Anyway, Joe Barton considers himself a learned man, and part of being learned, nowadays, means recognizing that climate change is happening. But it's not caused by man, because that would make the oil companies sad. He explained it again during the subcommittee debate on whether to allow the Keystone pipeline expansion (Barton is a big supporter, again because oil companies. Sorry—diluted bitumen companies. Where are my manners).

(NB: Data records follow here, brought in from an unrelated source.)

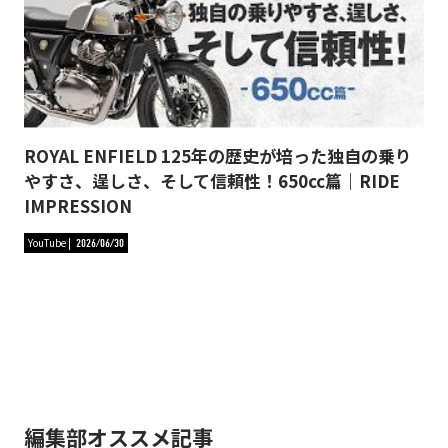
ROYAL ENFIELD 125年の歴史が培った独自の乗り
やすさ、逞しさ、そして信頼性！650cc篇｜RIDE
IMPRESSION
YouTube
2026/06/30
編集部オススメ記事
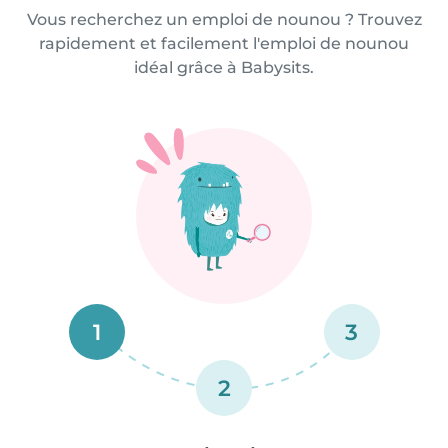
Vous recherchez un emploi de nounou ? Trouvez
rapidement et facilement l'emploi de nounou
idéal grâce à Babysits.
1
3
2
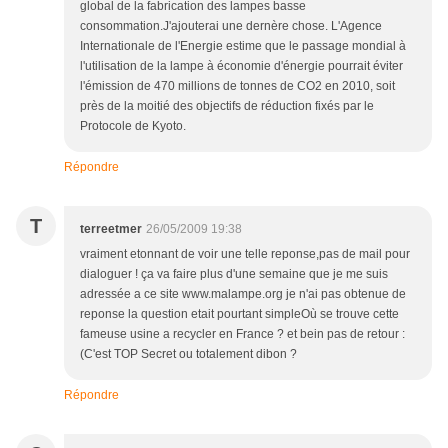
global de la fabrication des lampes basse
consommation.J'ajouterai une dernère chose. L'Agence
Internationale de l'Energie estime que le passage mondial à
l'utilisation de la lampe à économie d'énergie pourrait éviter
l'émission de 470 millions de tonnes de CO2 en 2010, soit
près de la moitié des objectifs de réduction fixés par le
Protocole de Kyoto.
Répondre
T
terreetmer
26/05/2009 19:38
vraiment etonnant de voir une telle reponse,pas de mail pour
dialoguer ! ça va faire plus d'une semaine que je me suis
adressée a ce site www.malampe.org je n'ai pas obtenue de
reponse la question etait pourtant simpleOù se trouve cette
fameuse usine a recycler en France ? et bein pas de retour :
(C'est TOP Secret ou totalement dibon ?
Répondre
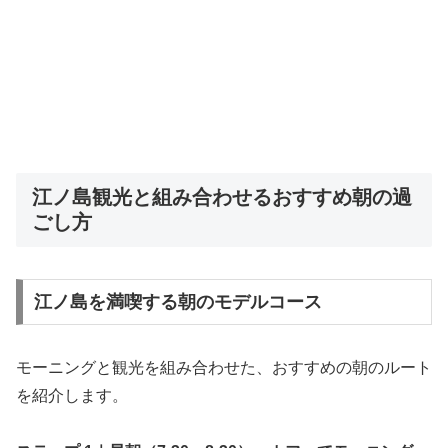
江ノ島観光と組み合わせるおすすめ朝の過
ごし方
江ノ島を満喫する朝のモデルコース
モーニングと観光を組み合わせた、おすすめの朝のルート
を紹介します。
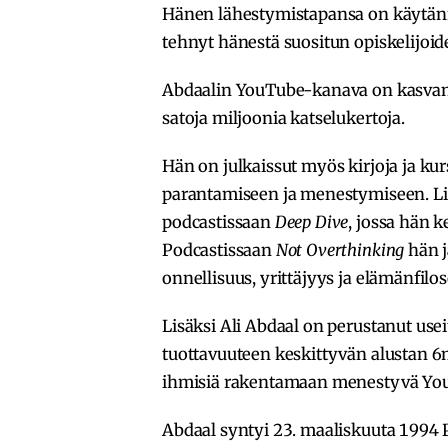
Hänen lähestymistapansa on käytän
tehnyt hänestä suositun opiskelijoid
Abdaalin YouTube-kanava on kasvanut 
satoja miljoonia katselukertoja.
Hän on julkaissut myös kirjoja ja kur
parantamiseen ja menestymiseen. Lis
podcastissaan
Deep Dive
, jossa hän k
Podcastissaan
Not Overthinking
hän j
onnellisuus, yrittäjyys ja elämänfilos
Lisäksi Ali Abdaal on perustanut use
tuottavuuteen keskittyvän alustan 
ihmisiä rakentamaan menestyvä Yo
Abdaal syntyi 23. maaliskuuta 1994 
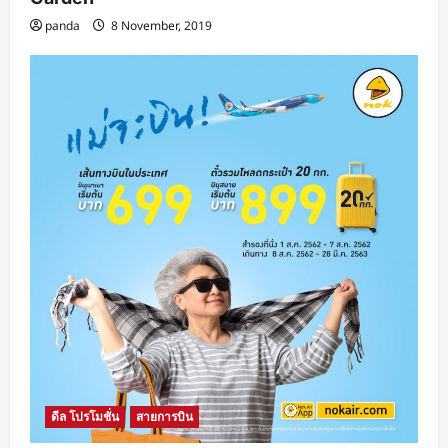
panda
8 November, 2019
ดีล โปรโมชั่น
สายการบิน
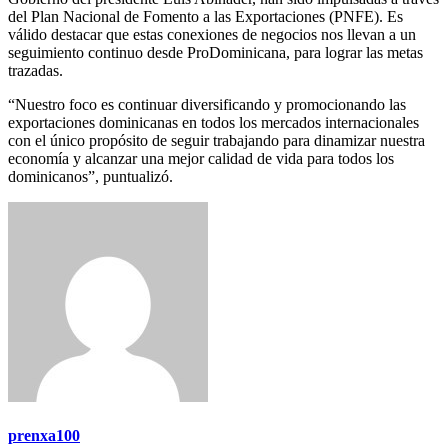
del Plan Nacional de Fomento a las Exportaciones (PNFE). Es
válido destacar que estas conexiones de negocios nos llevan a un
seguimiento continuo desde ProDominicana, para lograr las metas
trazadas.
“Nuestro foco es continuar diversificando y promocionando las
exportaciones dominicanas en todos los mercados internacionales
con el único propósito de seguir trabajando para dinamizar nuestra
economía y alcanzar una mejor calidad de vida para todos los
dominicanos”, puntualizó.
prenxa100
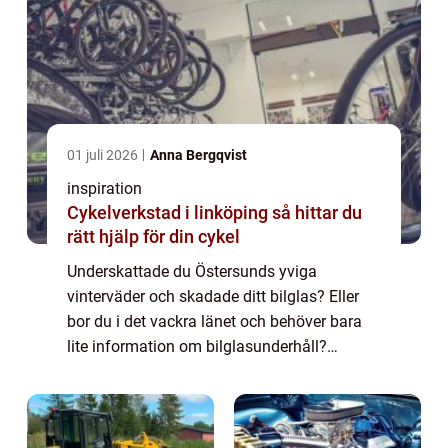
01 juli 2026
Anna Bergqvist
inspiration
Cykelverkstad i linköping så hittar du
rätt hjälp för din cykel
Underskattade du Östersunds yviga
vinterväder och skadade ditt bilglas? Eller
bor du i det vackra länet och behöver bara
lite information om bilglasunderhåll?
Oavsett vad ditt behov är, kommer denna
artikel att hjälpa dig att förstå allt om bilglas
i...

"I would point out that people like me who support hydrocarbon development don't deny that climate is changing," he added. "I think you can have an honest difference of opinion of what's causing that change without automatically being either all in that's all because of mankind or it's all just natural. I think there's a divergence of evidence."A divergence in evidence means, in this case, that Joe Barton's pockets do not get lined with shorebirds or unbleached corals or the deeds to a million sea-level properties, they get filled with oil money, and that is all the evidence Joe Barton needs. Well, that and a little bullshit for the rubes:
Barton then cited the biblical Great Flood as an example of climate change not caused by man.You know what? He's got us there. There are a great many examples of climate change, both fictional and nonfictional, even, that are not the result of humans. Why that provides evidence that no climate change could possibly be the result of hydrocarbon-based chemical reactions may seem elusive, but I am sure Joe Barton would tell you that the answer can be found in his pockets.
"I would point out that if you're a believer in in the Bible, one would have to say the Great Flood is an example of climate change and that certainly wasn't because mankind had overdeveloped hydrocarbon energy."